_Data to process:_

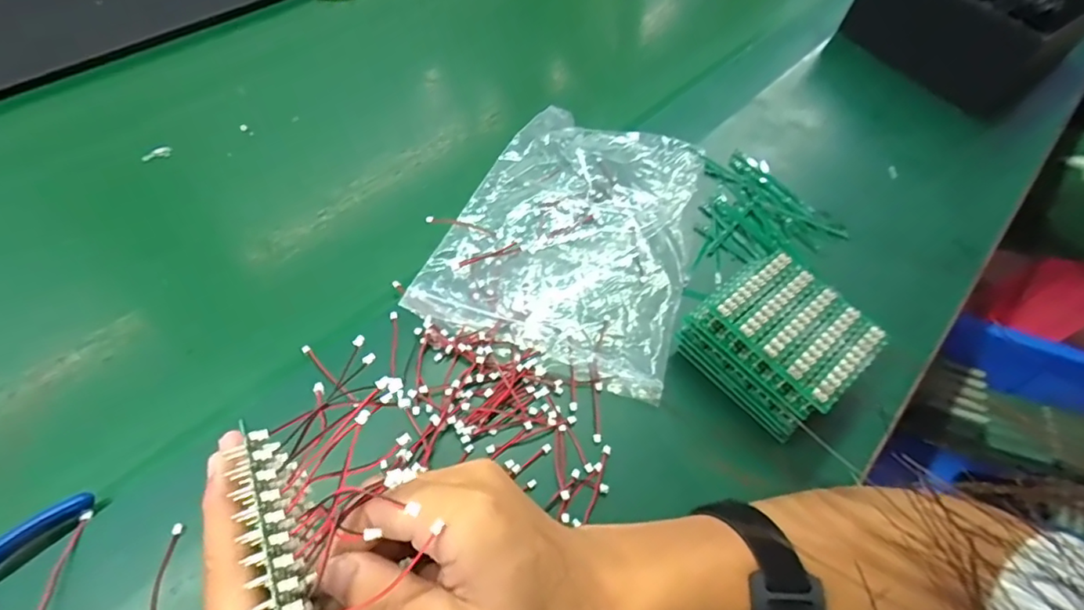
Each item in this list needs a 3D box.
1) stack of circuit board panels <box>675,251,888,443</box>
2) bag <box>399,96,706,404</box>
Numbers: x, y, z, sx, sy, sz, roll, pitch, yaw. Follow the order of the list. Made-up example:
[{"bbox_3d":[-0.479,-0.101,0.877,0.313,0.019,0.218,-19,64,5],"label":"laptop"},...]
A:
[{"bbox_3d":[0.152,0.023,0.363,0.085,0.046,0.095,-35,64,-26],"label":"stack of circuit board panels"},{"bbox_3d":[0.030,-0.061,0.427,0.166,0.019,0.238,17,55,7],"label":"bag"}]

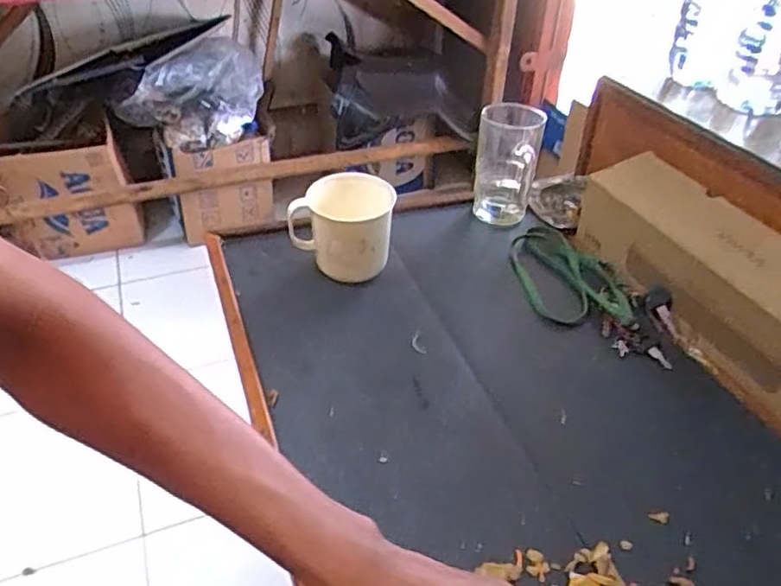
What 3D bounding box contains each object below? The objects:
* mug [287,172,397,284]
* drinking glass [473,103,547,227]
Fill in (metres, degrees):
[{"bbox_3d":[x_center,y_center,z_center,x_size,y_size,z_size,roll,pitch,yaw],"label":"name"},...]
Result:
[{"bbox_3d":[-0.052,-0.070,0.687,0.113,0.096,0.088,-1,41,1],"label":"mug"},{"bbox_3d":[0.138,-0.154,0.761,0.071,0.123,0.087,5,41,9],"label":"drinking glass"}]

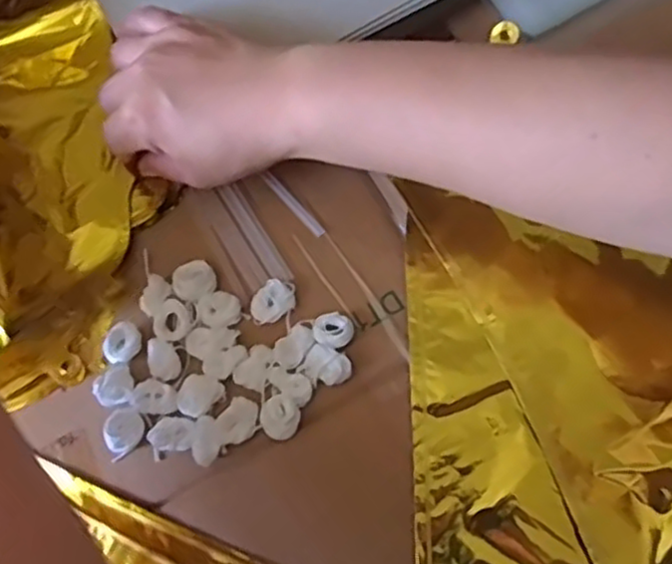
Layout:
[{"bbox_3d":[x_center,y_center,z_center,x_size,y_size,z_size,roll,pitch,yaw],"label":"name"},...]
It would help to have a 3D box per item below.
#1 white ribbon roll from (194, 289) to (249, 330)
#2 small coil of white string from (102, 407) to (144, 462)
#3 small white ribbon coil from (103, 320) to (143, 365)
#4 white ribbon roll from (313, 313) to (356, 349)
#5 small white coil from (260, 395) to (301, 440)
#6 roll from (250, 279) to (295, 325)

_What the task asks:_ Write the material out again exactly. Do not include the pictures.

_Answer to the exercise:_
Each item in this list needs a 3D box.
1) stack of circuit board panels <box>675,251,888,443</box>
2) bag <box>399,96,706,404</box>
Numbers: x, y, z, sx, sy, sz, roll, pitch, yaw. Follow the order of the list. Made-up example:
[{"bbox_3d":[-0.479,-0.101,0.877,0.313,0.019,0.218,-19,64,5],"label":"laptop"},...]
A:
[{"bbox_3d":[0.152,0.023,0.363,0.085,0.046,0.095,-35,64,-26],"label":"stack of circuit board panels"},{"bbox_3d":[0.030,-0.061,0.427,0.166,0.019,0.238,17,55,7],"label":"bag"}]

What 3D bounding box contains each object below? The objects:
* mug [287,172,397,284]
* drinking glass [473,103,547,227]
Fill in (metres, degrees):
[{"bbox_3d":[x_center,y_center,z_center,x_size,y_size,z_size,roll,pitch,yaw],"label":"name"},...]
Result:
[{"bbox_3d":[-0.052,-0.070,0.687,0.113,0.096,0.088,-1,41,1],"label":"mug"},{"bbox_3d":[0.138,-0.154,0.761,0.071,0.123,0.087,5,41,9],"label":"drinking glass"}]

Layout:
[{"bbox_3d":[x_center,y_center,z_center,x_size,y_size,z_size,roll,pitch,yaw],"label":"name"},...]
It would help to have a 3D box per item below.
#1 white ribbon roll from (194, 289) to (249, 330)
#2 small coil of white string from (102, 407) to (144, 462)
#3 small white ribbon coil from (103, 320) to (143, 365)
#4 white ribbon roll from (313, 313) to (356, 349)
#5 small white coil from (260, 395) to (301, 440)
#6 roll from (250, 279) to (295, 325)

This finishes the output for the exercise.